Most SEO experts noticed pretty quickly that rankings were fluctuating heavily, a sign that is indicative of an update.

According to Search Engine Land, there may have been two updates this last week–a core web search update and one which affected local rankings. Google’s Webmaster Trends Analyst John Mueller admitted to at least one update on Tuesday September 6th, he also assured nervous industry insiders this was not a Penguin update. Penguin, an algorithm update introduced in April, 2012, targets spammy and unnatural SEO links. Mueller said, “this is something that isn’t really the kind of update that we would announce individually.” There hasn’t been a Penguin update in over 695 days.

Mueller did advise, via a Google+ live hangout Tuesday morning, “we do roll out a lot of updates over time. Sometimes, multiple updates even come, time-wise, kind of simultaneously when you see the effect.”

With a Penguin update out of the equation, and no leads other than our own expertise and industry chatter, Huemor’s Digital Marketing team can glean that the new update has nothing to do with spammy practices, such as over-optimization, link schemes or republished and duplicate content. Most SEO experts, ourselves included, are turning to SERP trackers and resources alike to fit the remaining puzzle pieces together.

What Did We Learn?

Like Search Engine Land’s initial prediction, we’re seeing the signs of a core web search algo update. Early results seem to point to Panda algorithm update. Panda, introduced in February, 2011 applies a number query thresholds to determine the quality of a website’s content. The search filter prevents poor quality content from ranking high on search engine results. Low quality content can include keyword stuffing, duplicate content, and thin (low word count) content.

The second part of this mystery update appears to affect local listings and map results. Most SEOs and local business owners have noticed their local pack (the set of map results presented during search) have changed in some way or another.

While Google’s algorithm updates sometimes send SEOs and site owners into a panic, clean and meticulous optimization, as well as staying on top of trends will go far in keeping your top results where they are.

Check back, as Huemor continues to post reports on this unnamed update.

Update: 9/20/2016 – There has been more of a reaction from Google about the speculation. While most experts, including us, agree that there is enough data to conclude that there was a significant update, Google’s PR team says otherwise. According to Search Engine Land and Google’s John Mueller, the changes we have witnessed are due to normal search fluctuations. In a tweet sent out on September 16th, Mueller said it’s “a sign that our algorithms and engineers are working hard.”

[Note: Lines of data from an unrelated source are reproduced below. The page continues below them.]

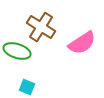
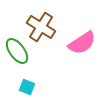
green ellipse: rotated 36 degrees clockwise
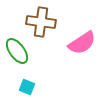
brown cross: moved 5 px up; rotated 24 degrees counterclockwise
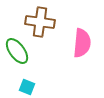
brown cross: moved 1 px left
pink semicircle: rotated 52 degrees counterclockwise
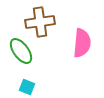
brown cross: rotated 16 degrees counterclockwise
green ellipse: moved 4 px right
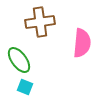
green ellipse: moved 2 px left, 9 px down
cyan square: moved 2 px left
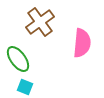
brown cross: rotated 28 degrees counterclockwise
green ellipse: moved 1 px left, 1 px up
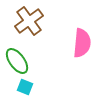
brown cross: moved 11 px left, 1 px up
green ellipse: moved 1 px left, 2 px down
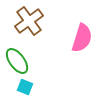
pink semicircle: moved 5 px up; rotated 12 degrees clockwise
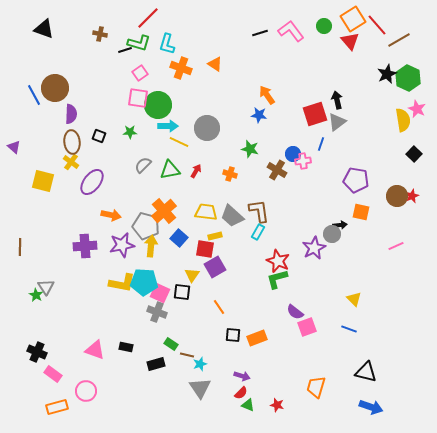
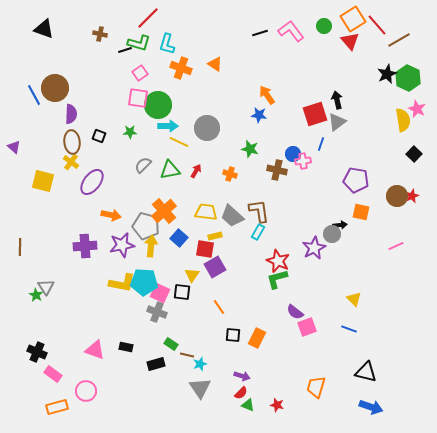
brown cross at (277, 170): rotated 18 degrees counterclockwise
orange rectangle at (257, 338): rotated 42 degrees counterclockwise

Update: 9/22/2016 – SEOs are no longer left guessing. Possum is the official name for the Google update that occurred on September 1st. This algorithm impacts local search rankings and Google My Business listings. According to the latest update post from Search Engine Landthe business listings have been filtered, focusing in on the age of the listing, organic ranking and duplicate listings. Keyword variations, specific reviews and physical location also come into play. Google’s growing sophistication is satisfying user-intent by serving up the most relevant listings.